My coat might be “worth” 2 of your pails. But there is no “money” involved in these exchanges, because neither of us has “produced” any money. So even if we agree that your pails are worth $5 each, I have no $5 of money to pay for them. I can only offer $10 “worth of” leather coats as a barter exchange for 2 of your pails. We have produced tradable goods that have use and exchange values, but we have produced no money. Classical, neoclassical and Austrian economics simply assume money into their barter economic models, as if the “value” of the goods that are being produced somehow causes “money” to be in our pockets. But reality doesn’t work like that.
Production of Money
In the case of a money economy the producers do not produce any “money” at all, unless they are counterfeiters. In a money economy the banking system exercises a monopoly over the issuance of money. Classical, neoclassical and Austrian economics do not know how the money gets from the banking system into our pockets. Historically these schools of economics have simply left the banking system out of their theories and models, as if banks don’t exist or have no effect on economics. If banking systems are acknowledged at all they are depicted as neutral “financial intermediaries” that accept deposits from savers and lend those deposits to borrowers.
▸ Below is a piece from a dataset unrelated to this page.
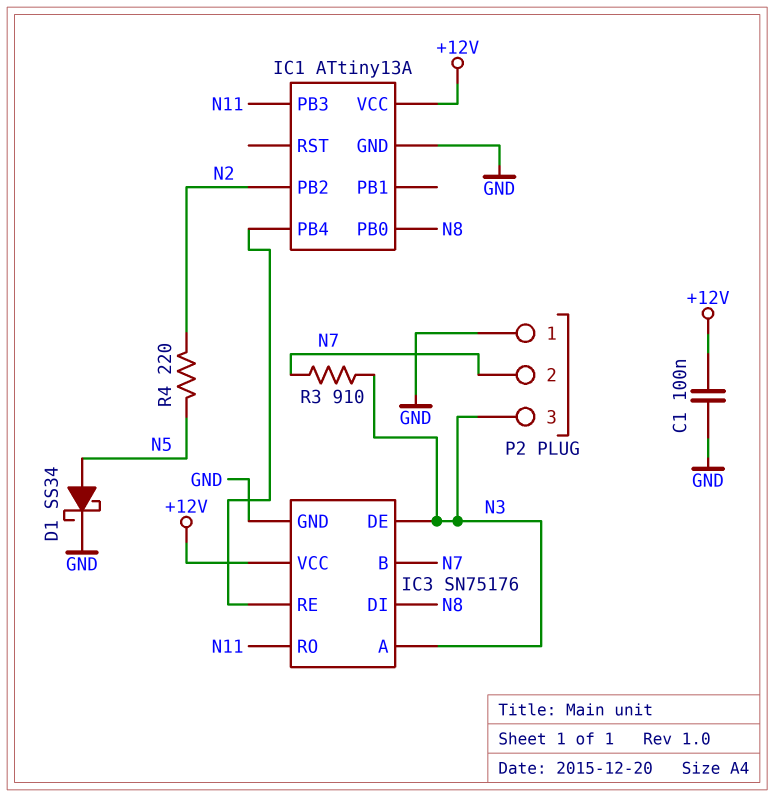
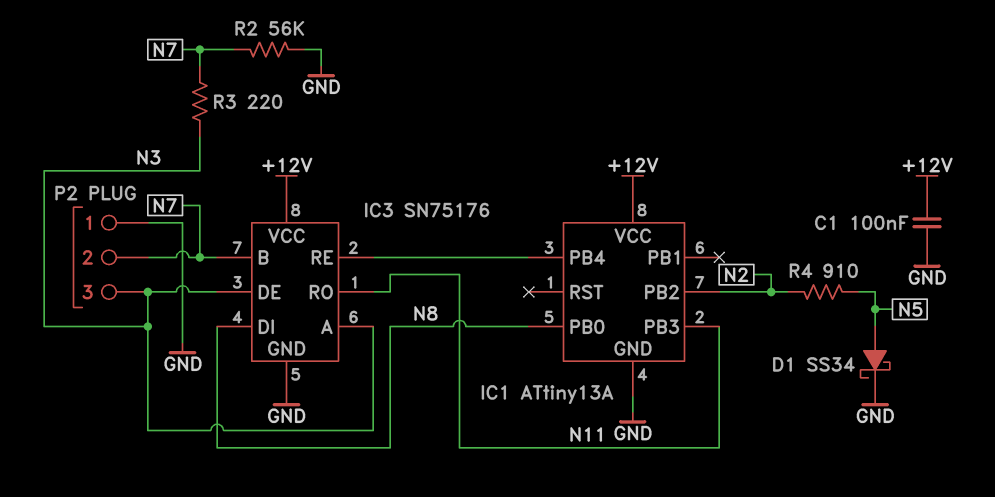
R2: none -> 56k (GND, N7)
R3: 910 (N3, N7) -> 220 (N3, N7)
R4: 220 (N2, N5) -> 910 (N2, N5)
These ‘banks as intermediaries’ models of a barter economy fail to tell us where the money that is deposited in banks came from in the first place. They tell us that money merely “represents value”. But we don’t deposit a truckload of fresh sawn timber in our bank and get a credit for a truckload “worth of” timber. Banks only accept “money” as deposits, and they don’t want our real economic “value”. You can park your truckload of timber outside the bank, but that won’t cause any money to be credited to your bank account. Or you can “lend” the timber to somebody who wants it, but that still won’t cause any money to be deposited in your bank account.
IOUs and Money
In Tustain’s article he begins with two people creating personal IOUs against each other. He calls these Ufs, “unreturned favors”. This is all fine and good. Godfrey and Brad can set up their own Uf accounting system to record how many Ufs each owes to the other. Nobody else on our fair blue planet will give them anything of value in exchange for one of their Ufs, but Godfrey and Brad have agreed to take each other’s IOUs as promises to return the favor later.
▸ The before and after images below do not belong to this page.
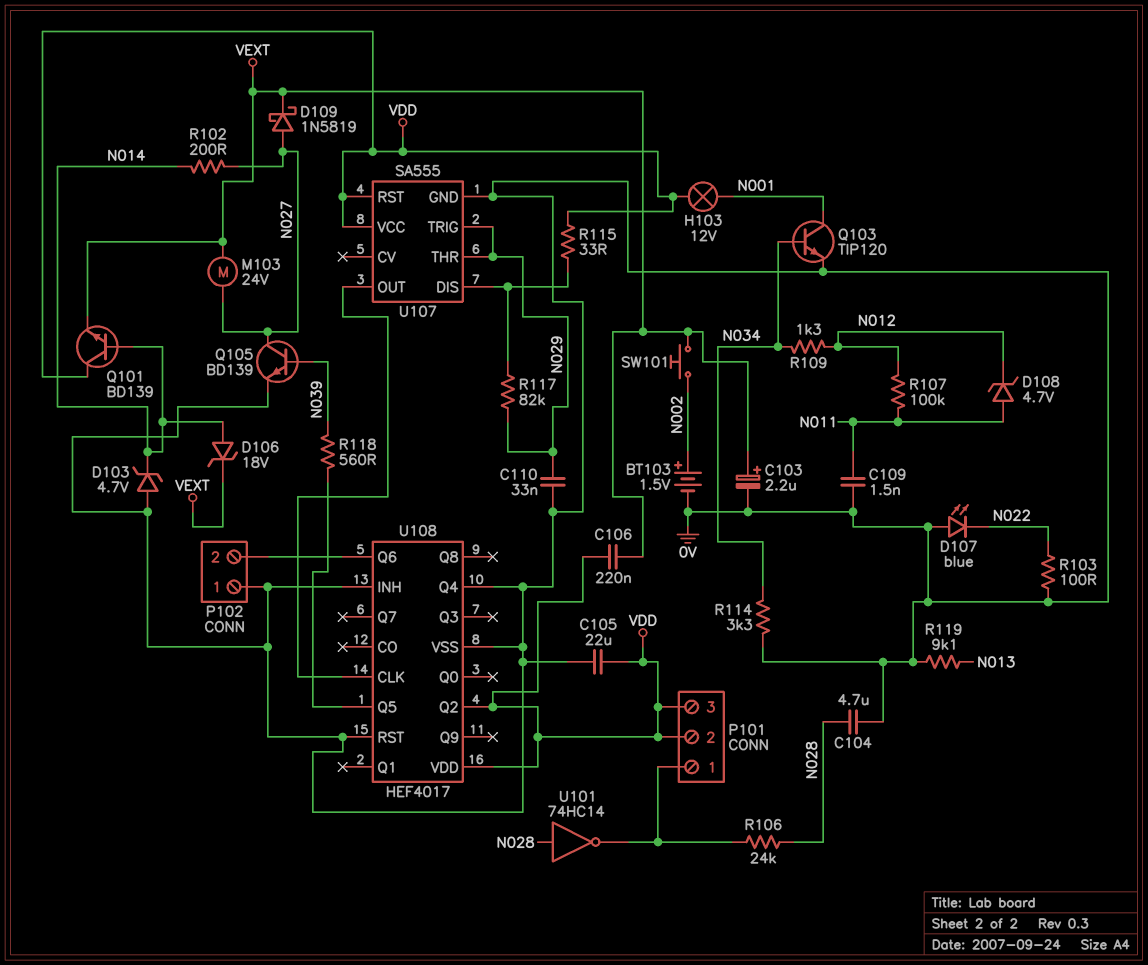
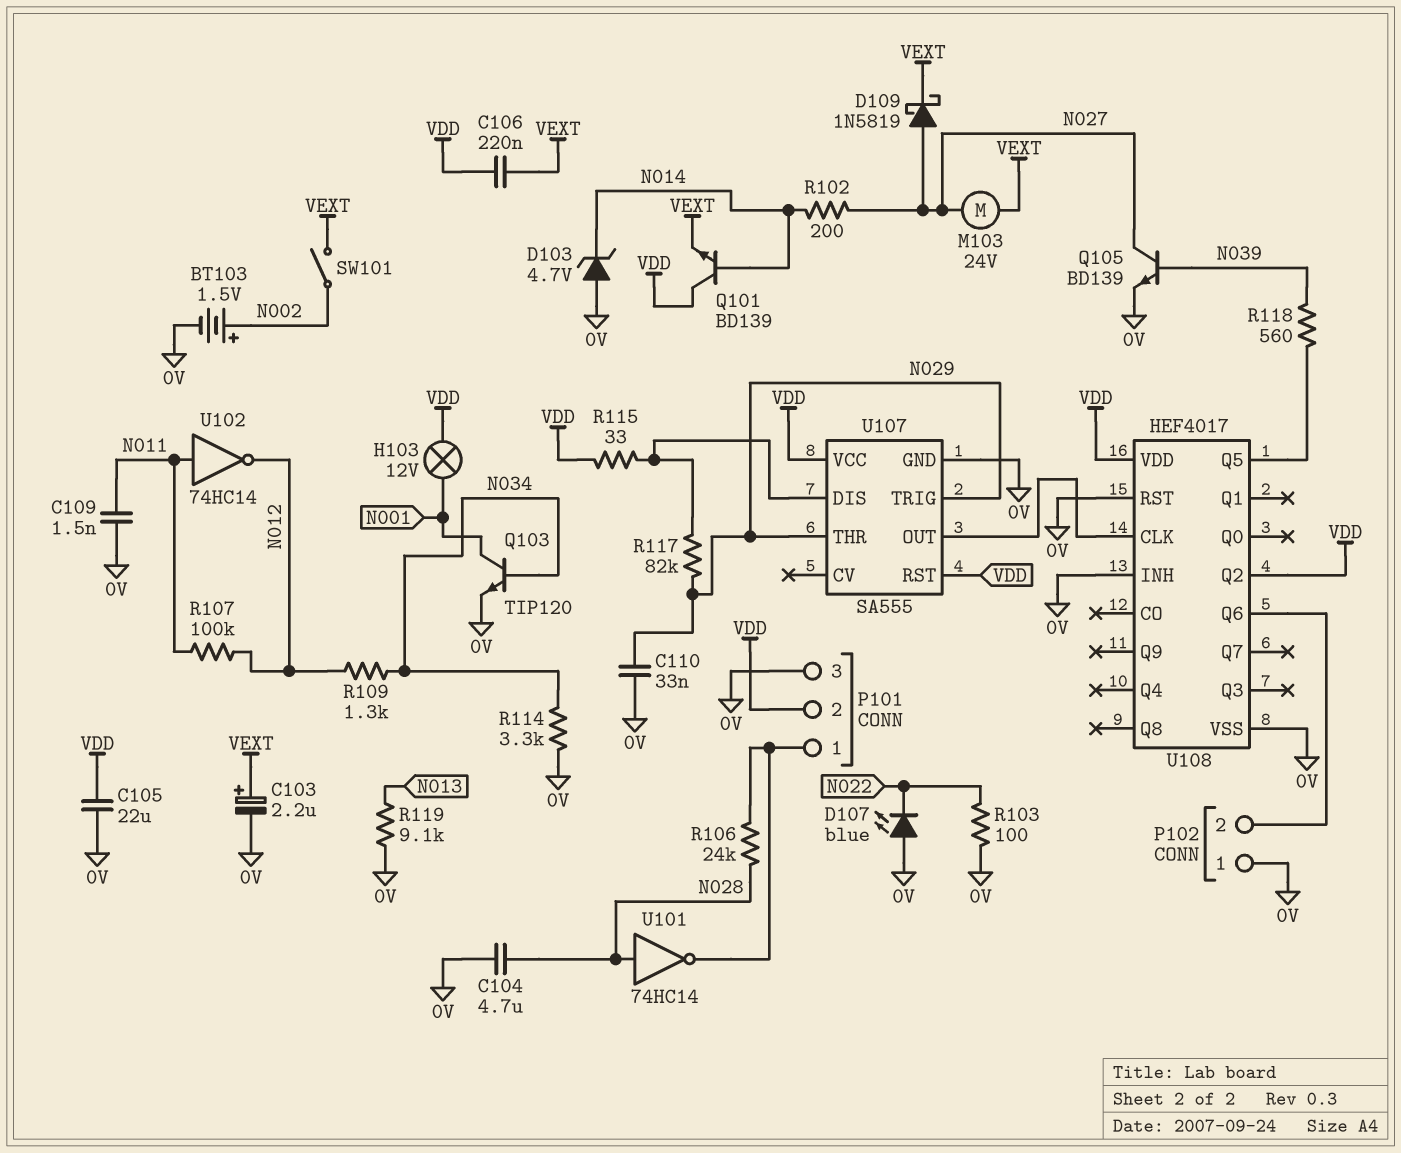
D106: zener 18V (A N014, K VEXT) -> none
D108: zener 4.7V (A N011, K N012) -> none
P101 pin 3: VDD -> 0V
SW101: button (N002, VEXT) -> switch (N002, VEXT)
U102: none -> NOT 74HC14 (in N011, out N012)
U108 pin Q4: 0V -> none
Godfrey does a favor for Brad, Brad signs over an Uf to Godfrey. If and when Brad returns the favor to Godfrey, Godfrey returns the Uf to Brad. The Uf functions as a “promissory note”. The signer of the note has issued a “debt security”. The receiver of the note holds it as his “credit” against the borrower.
Even if Brad writes on his promissory note, “Pay to the holder on demand one Uf of favors provided by Brad”, his Uf still will not enjoy general currency. Godfrey can’t “spend” the Uf by getting someone else to do him a favor, and paying for the new favor by transferring Brad’s promissory note to the new guy. Brad’s Uf is only worth anything to Godfrey, who knows Brad and has agreed to accept Brad’s Uf as Brad’s written promise to return the favor. The written promise, the Uf note, is the “security” that Brad has given to Godfrey. If Brad forgets he owes Godfrey a favor, Godfrey can pull out the note and say, “SEE! You still owe me.” If worse comes to worse Godfrey can present the printed and signed Uf as evidence in court that Brad “owes” him.
Godfrey and Brad have set up a two man credit and debt “monetary system”. When Brad hands over the Uf to Godfrey, he has paid Godfrey a form of credit money that Brad has issued against himself. The value of the money is Brad’s promise to do a favor for Godfrey in the future. When Brad follows through and does the favor, Godfrey gives him the ‘money’ back.